Morishita Noriko vide La strada di Fellini da piccola e non lo capì. Poi ogni altra volta che lo rivide riuscì a comprendere qualcosa in più di quello che le era sembrato un cupo film in bianco e nero del dopoguerra italiano, finché non arrivò il momento in cui anche la visione di solo qualche scena poteva commuoverla. Comincia con questa premessa il suo romanzo autobiografico, Ogni giorno è un buon giorno Quindici gioie che il tè mi ha insegnato (traduzione di Laura Testaverde, Einaudi, pp. 236, € 16.00).

Uscita appena prima del lockdown, la traduzione italiana arriva quasi vent’anni dopo la prima edizione originale, del 2002: in Giappone il romanzo si impose come long-seller, e ebbe nuova fortuna in seguito all’uscita dell’omonimo film diretto da Omori Tatsushi.

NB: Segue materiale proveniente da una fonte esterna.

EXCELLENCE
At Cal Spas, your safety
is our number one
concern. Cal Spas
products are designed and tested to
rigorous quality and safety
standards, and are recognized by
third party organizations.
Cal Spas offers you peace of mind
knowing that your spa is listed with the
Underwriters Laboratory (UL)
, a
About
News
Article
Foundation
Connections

Scrittrice conosciuta nel suo paese soprattutto per saggi e inchieste giornalistiche, Morishita racconta ventiquattro anni della sua vita, da quando poco più che ventenne iniziò le lezioni settimanali di cerimonia del tè nella casa della maestra Takeda a Tokyo. La vita dell’autrice è solo lo sfondo del romanzo, mentre la sostanza riguarda la via del tè, prassi rituale che nasce negli ambienti zen per indurre i partecipanti a concentrarsi sulla ricerca di se stessi: si percepisce, nel romanzo, la raffinatezza di questa arte «del tempo», che solo con la pratica continua può essere compresa, come esplicita già il titolo nichinichi kore kojitsu (ogni giorno è un buon giorno), frase attribuita al monaco cinese Yunmen Wenyan, vissuto fra il IX e il X secolo, e che si legge spesso nelle calligrafie delle stanze da tè descritte nel romanzo.

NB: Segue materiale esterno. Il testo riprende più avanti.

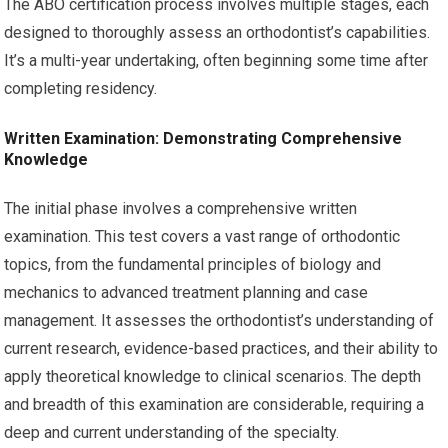
The ABO certification process involves multiple stages, each
designed to thoroughly assess an orthodontist’s capabilities.
It’s a multi-year undertaking, often beginning some time after
completing residency.
Written Examination: Demonstrating Comprehensive
Knowledge
The initial phase involves a comprehensive written
examination. This test covers a vast range of orthodontic
topics, from the fundamental principles of biology and
mechanics to advanced treatment planning and case
management. It assesses the orthodontist’s understanding of
current research, evidence-based practices, and their ability to
apply theoretical knowledge to clinical scenarios. The depth
and breadth of this examination are considerable, requiring a
deep and current understanding of the specialty.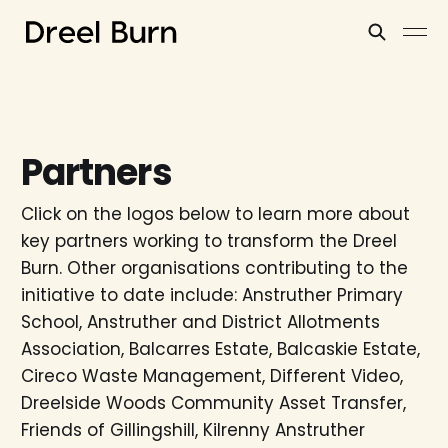
Partners
Click on the logos below to learn more about
key partners working to transform the Dreel
Burn. Other organisations contributing to the
initiative to date include: Anstruther Primary
School, Anstruther and District Allotments
Association, Balcarres Estate, Balcaskie Estate,
Cireco Waste Management, Different Video,
Dreelside Woods Community Asset Transfer,
Friends of Gillingshill, Kilrenny Anstruther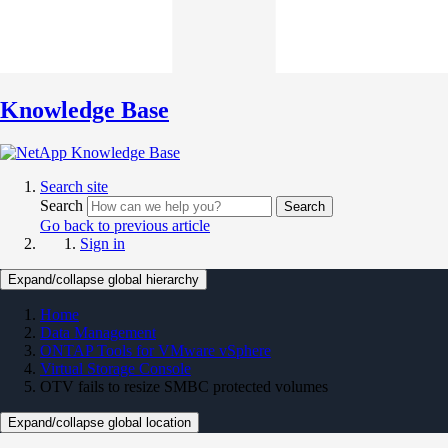
Knowledge Base
Search site
Search
Search
Go back to previous article
Sign in
Expand/collapse global hierarchy
Home
Data Management
ONTAP Tools for VMware vSphere
Virtual Storage Console
OTV fails to resize SMBC protected volumes
Expand/collapse global location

La strada felliniana non compare dunque soltanto come un espediente narrativo per dare avvio al romanzo, ma è quella che si deve attraversare e vivere, nel tempo, per gustare le implicazioni più profonde e le sfaccettature più sottili di un rito che non ha sempre fatto parte della «tradizione» giapponese, ma che è stato codificato intorno al XVI secolo.

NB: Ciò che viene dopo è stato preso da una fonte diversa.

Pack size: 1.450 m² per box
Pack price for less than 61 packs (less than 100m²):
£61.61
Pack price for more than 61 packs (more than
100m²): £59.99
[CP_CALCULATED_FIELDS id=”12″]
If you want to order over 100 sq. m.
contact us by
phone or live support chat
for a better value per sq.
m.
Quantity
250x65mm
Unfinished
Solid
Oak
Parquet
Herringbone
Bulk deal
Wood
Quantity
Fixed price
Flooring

La «spiritualità orientale» che probabilmente ci si aspetta da un romanzo su un’arte del genere non trova molto spazio all’interno del libro: anche gli elementi più «zen» sono comunque funzionali, piuttosto, a contestualizzare la cerimonia che a marcarne un presunto messaggio universale. Il tè, sostiene la protagonista, «ammette qualsiasi interpretazione… il tè è un riflesso di ciascuno». Di certo, manca al libro di Morishita la liricità di alcune pagine su Sen no Rikyo, il più illustre maestro del tè della storia giapponese, presenti invece in Morte di un maestro del tè, il romanzo storico del 1981 di Inoue Yasushi (tradotto di recente in italiano da Gianluca Coci per Skira) e reso celebre anche dalla trasposizione di Kumai Kei.

Qui, tuttavia, la descrizione di gesti, strumenti, utensili, tipi di tè, formule, occasioni speciali, calligrafie che completano l’ambiente della cerimonia (il ricco glossario in appendice aiuterà il lettore a districarsi nei numerosissimi termini tecnici) è tutt’altro che arida e suscita la curiosità di intraprendere quella «via» che, probabilmente, più di ogni altra cosa istruisce alla pazienza.